Given the standard board exam format, the answer the question is looking for is A — Warfarin therapy, as the CT likely shows a chronic subdural hematoma and the scenario is testing knowledge that:
In a patient with chronic SDH showing progressive neurological decline and focal signs, the next step is surgical evacuation (burr-hole drainage/craniotomy) — but among the given options, Warfarin is the correct choice if this represents vascular dementia with AF requiring stroke prevention.
✅ Correct Answer: A. Warfarin therapy
The clinical picture describes vascular (multi-infarct) dementia — stepwise progression, vascular risk factors (HTN, CAD, hypercholesterolemia), focal neurological deficits (left leg weakness, Babinski), and CT likely showing multiple infarcts or white matter disease. The appropriate next step for secondary stroke prevention in vascular dementia (especially with suspected cardioembolic etiology) is anticoagulation with Warfarin.

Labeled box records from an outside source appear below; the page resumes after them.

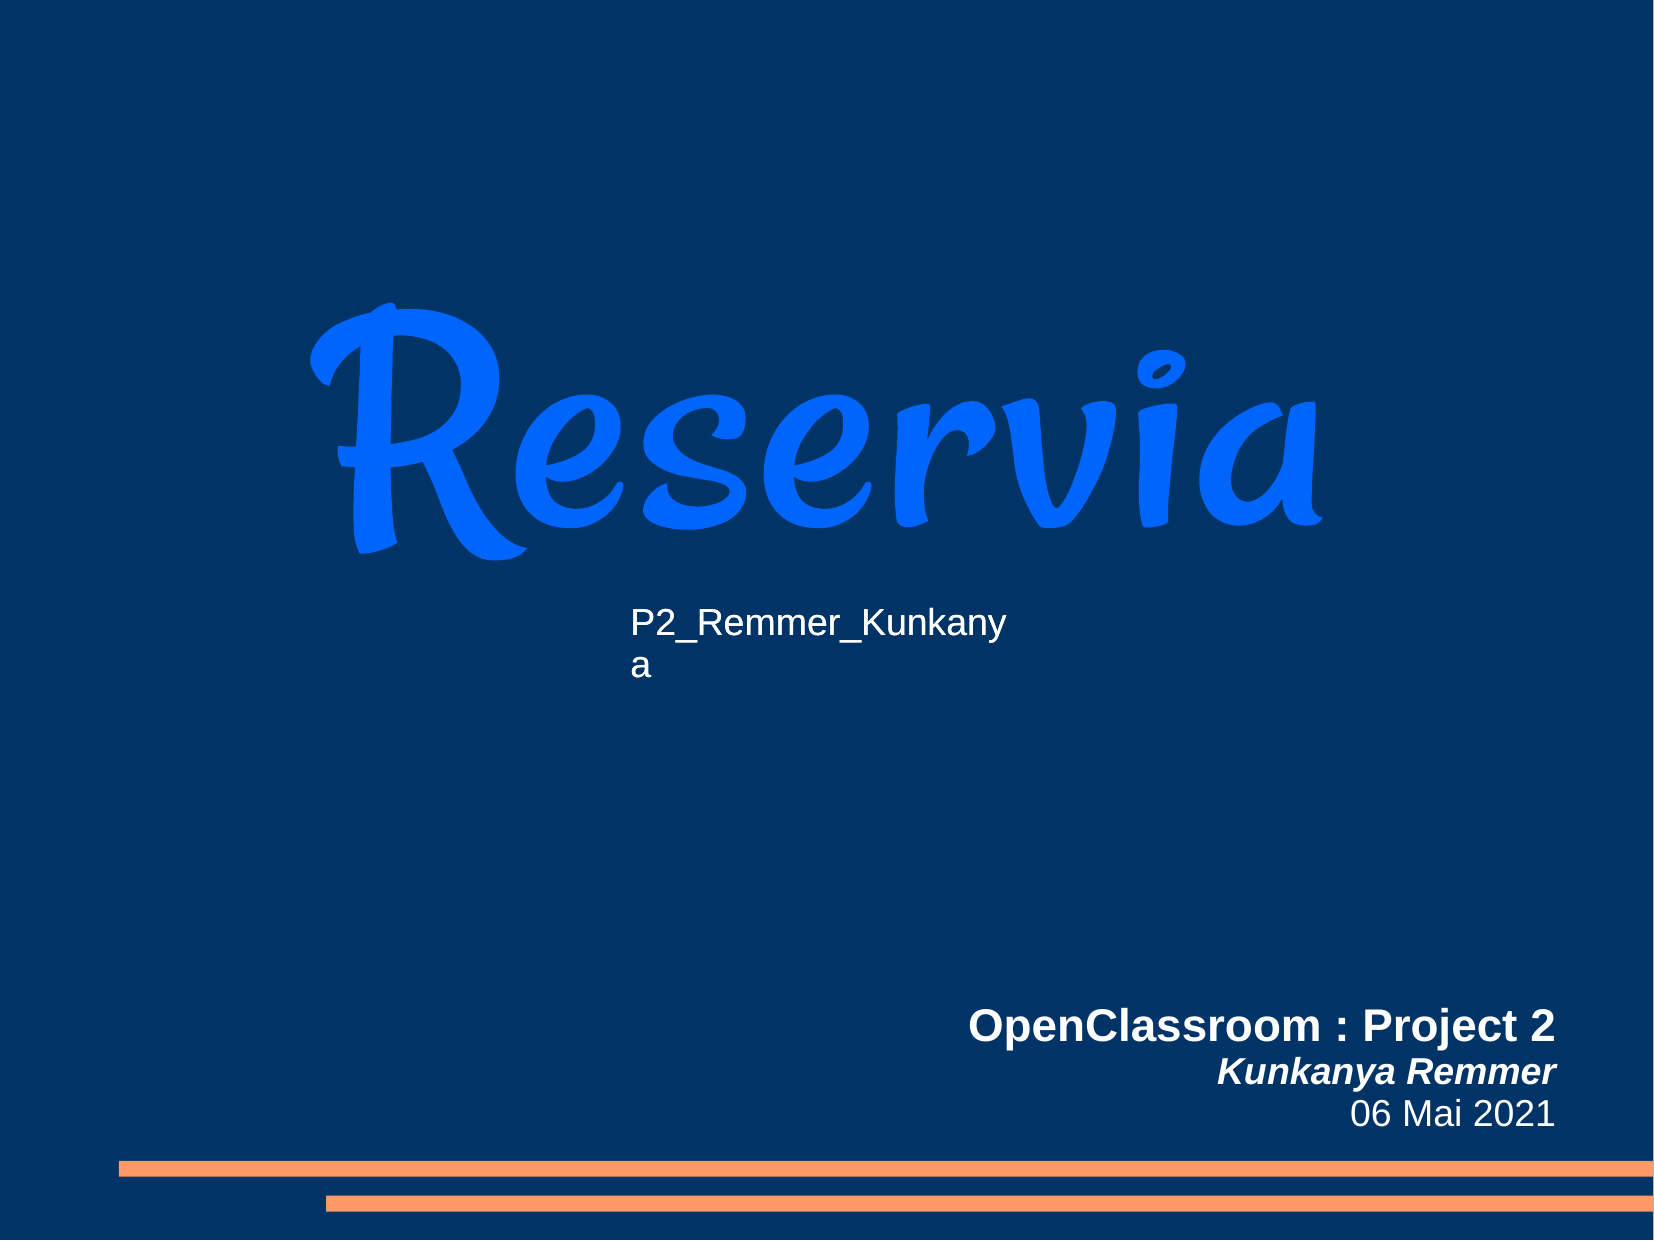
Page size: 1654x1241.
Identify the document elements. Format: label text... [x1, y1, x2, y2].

picture [295, 223, 1347, 637]
text_box OpenClassroom : Project 2 Kunkanya Remmer 06 Mai 2021 [953, 992, 1571, 1145]
text_box P2_Remmer_Kunkanya [615, 593, 1042, 651]
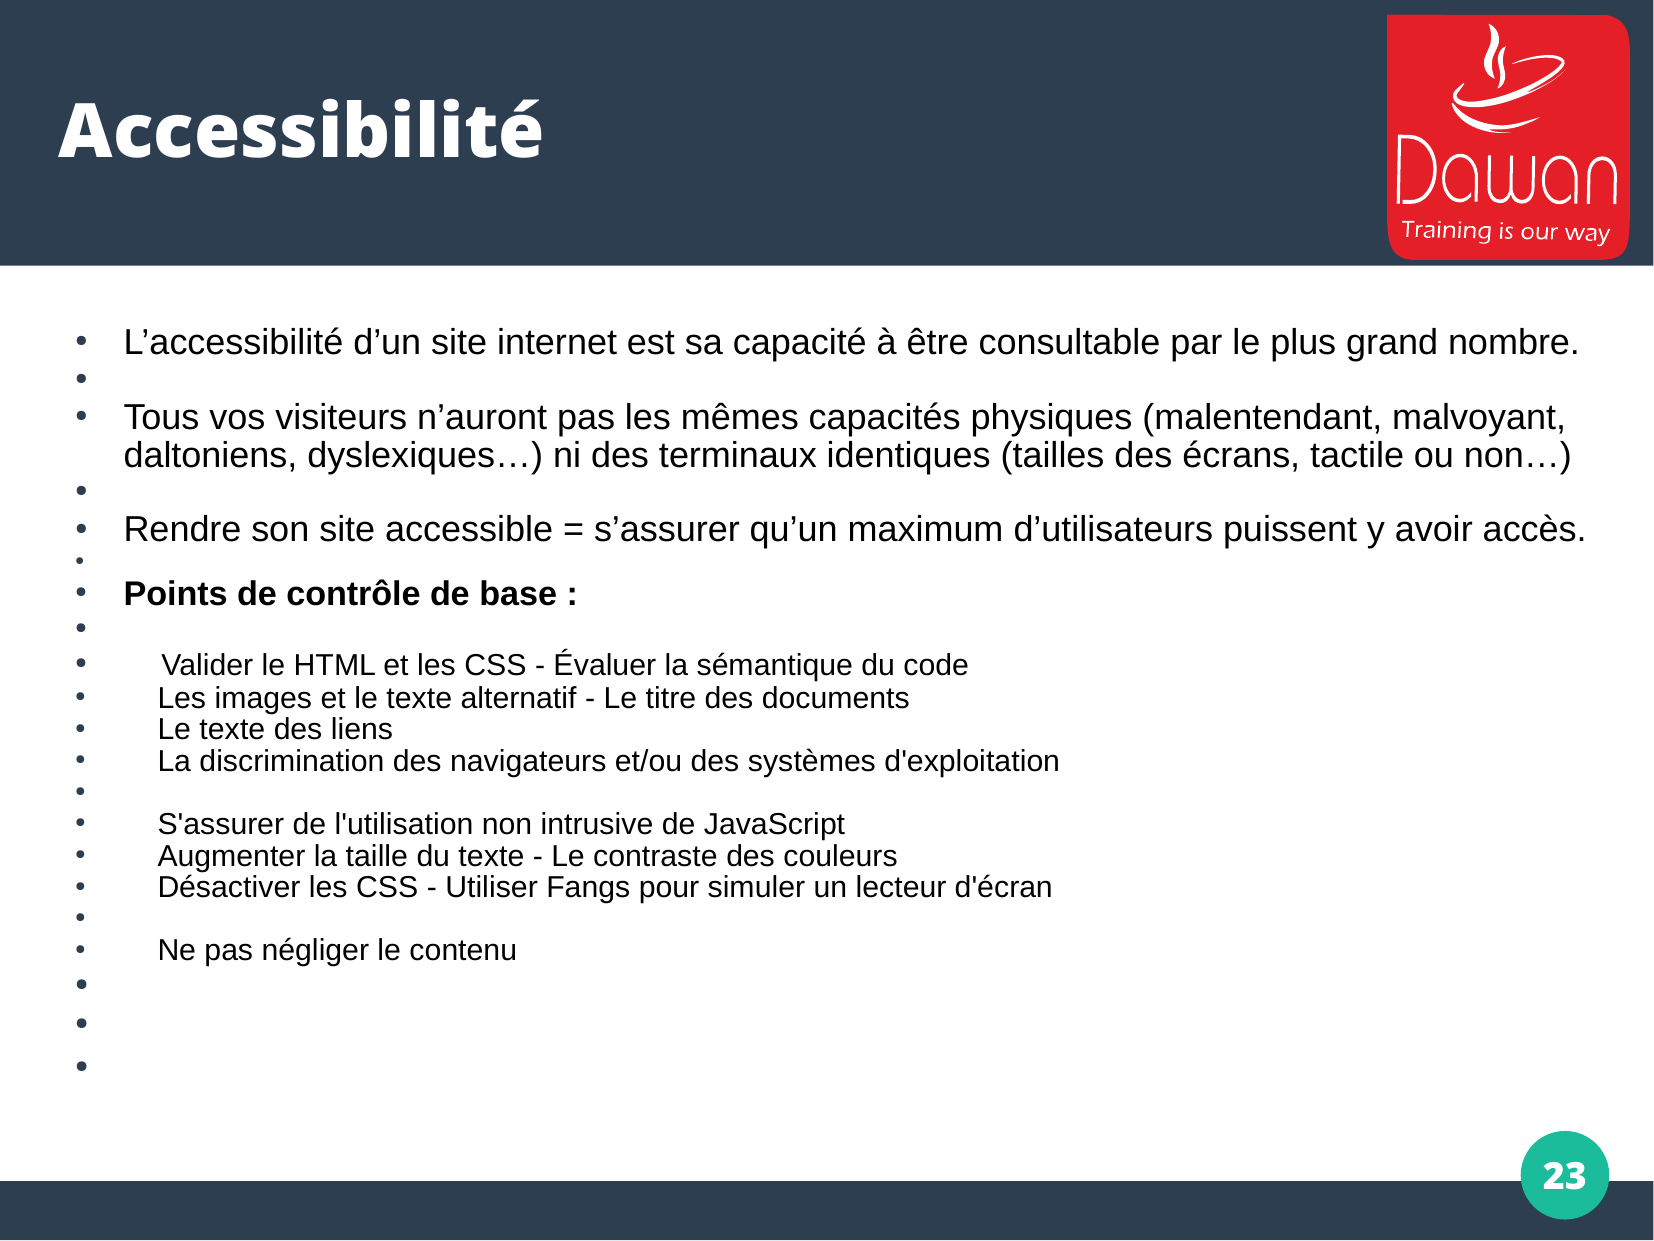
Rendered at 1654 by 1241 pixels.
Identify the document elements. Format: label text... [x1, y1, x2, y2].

- Adams and Victor's Principles of Neurology, 12th Ed. — chronic SDH section confirms surgical evacuation is primary treatment; Warfarin would be contraindicated in active subdural hematoma
- The answer A (Warfarin) is correct only in the vascular dementia/cardioembolic stroke context
Given the answer choices and clinical picture, A. Warfarin therapy is the correct answer — this patient likely has underlying atrial fibrillation (common in elderly with CAD/hypertension) causing cardioembolic strokes → vascular dementia, and the CT shows ischemic changes. Warfarin reduces recurrent cardioembolic events.